The American Federation of Teachers (AFT) approved a resolution Sunday calling for Secretary of Education Arne Duncan to be fired if he does not immediately make improvements under a plan to be created by President Obama.
The demand is the latest sharp attack on the embattled secretary as left-leaning education groups increasingly revolt against the Obama administration’s agenda.
The resolution, enacted at AFT’s biannual convention in Los Angeles, calls out Duncan for a perceived betrayal of teachers and students in favor of business interests.
“Secretary of Education Arne Duncan has aligned with those who have undermined public education, with those who have attacked educators who dedicate their lives to working with children, and with those who have worked to divide parents and teachers,” the resolution says. “He has failed to bring parents, students, teachers and community members together to improve the quality of public education for all children, and he has promoted misguided and ineffective policies on deprofessionalization, privatization and test obsession.”
As bitter as its language is, the resolution isn’t as hostile as the one approved two weeks ago by the National Education Association (NEA) at their own convention. There delegates demanded that Duncan step down immediately rather than making one last call for improvement. By urging Obama to demand improvement from Duncan or else get a pink slip, however, the AFT’s resolution is a more direct challenge to the president.
With the AFT’s vote, both major national teacher unions have overtly rebelled against the course the Obama administration is charting on education. Teachers, long a stronghold of Democratic support, have become frustrated by the increased importance of standardized tests, the promotion of non-unionized charter schools as alternatives to public schools, and the attacks on tenure and other generous benefits long enjoyed by teachers.
The AFT’s resolution explicitly mentioned Vergara v. California, a recent court case that invalidated California’s tenure laws, as highly objectionable. Last month, Duncan earned a stinging rebuke from AFT President Randi Weingarten when he seemed somewhat sympathetic to the Vergara decision instead of offering the strong denunciation unions hoped for.
Duncan has thus far stood aloof from the growing distaste on the left for his leadership of the Department of Education. Last week, following the NEA’s vote, Duncan told reporters he was “trying to stay out of local union politics.”
The “improvement plan” that AFT’s resolution puts forward is far more than an ultimatum to Duncan. If enacted, it would require a wholesale revision of the White House’s education policies over the last several years. Suggested improvements include a major reduction in the use of standardized tests to evaluate teachers and schools, and switching from neutrality to aggressive support for teachers against challenges to their benefits.

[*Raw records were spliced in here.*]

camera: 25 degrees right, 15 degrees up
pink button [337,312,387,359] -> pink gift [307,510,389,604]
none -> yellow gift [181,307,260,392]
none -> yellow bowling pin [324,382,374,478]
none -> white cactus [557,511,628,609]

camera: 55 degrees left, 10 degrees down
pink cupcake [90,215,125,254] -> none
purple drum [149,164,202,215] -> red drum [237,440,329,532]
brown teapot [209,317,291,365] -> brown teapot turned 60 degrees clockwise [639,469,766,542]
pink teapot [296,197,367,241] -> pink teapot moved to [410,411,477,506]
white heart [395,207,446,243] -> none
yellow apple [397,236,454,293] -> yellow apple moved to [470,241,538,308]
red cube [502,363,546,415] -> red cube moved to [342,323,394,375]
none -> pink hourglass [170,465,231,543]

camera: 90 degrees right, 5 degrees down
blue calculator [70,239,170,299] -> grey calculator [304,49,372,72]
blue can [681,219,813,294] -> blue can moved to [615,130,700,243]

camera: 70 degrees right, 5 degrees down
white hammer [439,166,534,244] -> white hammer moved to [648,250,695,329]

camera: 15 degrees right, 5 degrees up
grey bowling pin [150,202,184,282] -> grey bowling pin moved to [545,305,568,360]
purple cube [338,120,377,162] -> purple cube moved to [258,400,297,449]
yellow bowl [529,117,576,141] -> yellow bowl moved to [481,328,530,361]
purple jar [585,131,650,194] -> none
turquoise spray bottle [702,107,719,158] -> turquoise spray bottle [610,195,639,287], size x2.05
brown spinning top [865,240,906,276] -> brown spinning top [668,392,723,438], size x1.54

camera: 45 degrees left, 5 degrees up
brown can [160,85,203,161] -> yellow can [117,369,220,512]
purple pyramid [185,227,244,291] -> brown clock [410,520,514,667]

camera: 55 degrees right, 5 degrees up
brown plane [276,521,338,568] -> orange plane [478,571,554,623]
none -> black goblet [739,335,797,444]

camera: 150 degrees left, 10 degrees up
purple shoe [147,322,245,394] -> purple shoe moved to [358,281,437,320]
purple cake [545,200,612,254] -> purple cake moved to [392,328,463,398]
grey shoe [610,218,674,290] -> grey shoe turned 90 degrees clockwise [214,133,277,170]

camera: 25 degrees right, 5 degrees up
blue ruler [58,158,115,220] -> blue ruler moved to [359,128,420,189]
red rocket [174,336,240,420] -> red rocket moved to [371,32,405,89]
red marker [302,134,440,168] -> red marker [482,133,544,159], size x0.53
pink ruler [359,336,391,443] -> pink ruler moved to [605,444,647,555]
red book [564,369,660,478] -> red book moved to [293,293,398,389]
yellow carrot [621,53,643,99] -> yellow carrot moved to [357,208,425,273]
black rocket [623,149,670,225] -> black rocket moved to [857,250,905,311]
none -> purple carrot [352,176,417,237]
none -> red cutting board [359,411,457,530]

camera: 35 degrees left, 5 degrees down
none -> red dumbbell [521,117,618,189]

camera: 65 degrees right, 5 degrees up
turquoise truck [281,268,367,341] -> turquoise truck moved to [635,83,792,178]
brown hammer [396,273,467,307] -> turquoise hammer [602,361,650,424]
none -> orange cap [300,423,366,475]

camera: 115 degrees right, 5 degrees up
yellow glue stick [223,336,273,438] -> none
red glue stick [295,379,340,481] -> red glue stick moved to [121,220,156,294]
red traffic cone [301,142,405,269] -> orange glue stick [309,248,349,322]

The AFT’s convention also was marked by increasing friction with the Common Core multistate standards. On Friday, AFT President Randi Weingarten announced that AFT would provide funding for teachers who seek to modify or rewrite the standards in their states.
However, the organization ultimately avoided a stronger condemnation over the weekend. Instead, delegates approved a resolution that condemned Common Core’s implementation but endorsed the basic intent of the standards.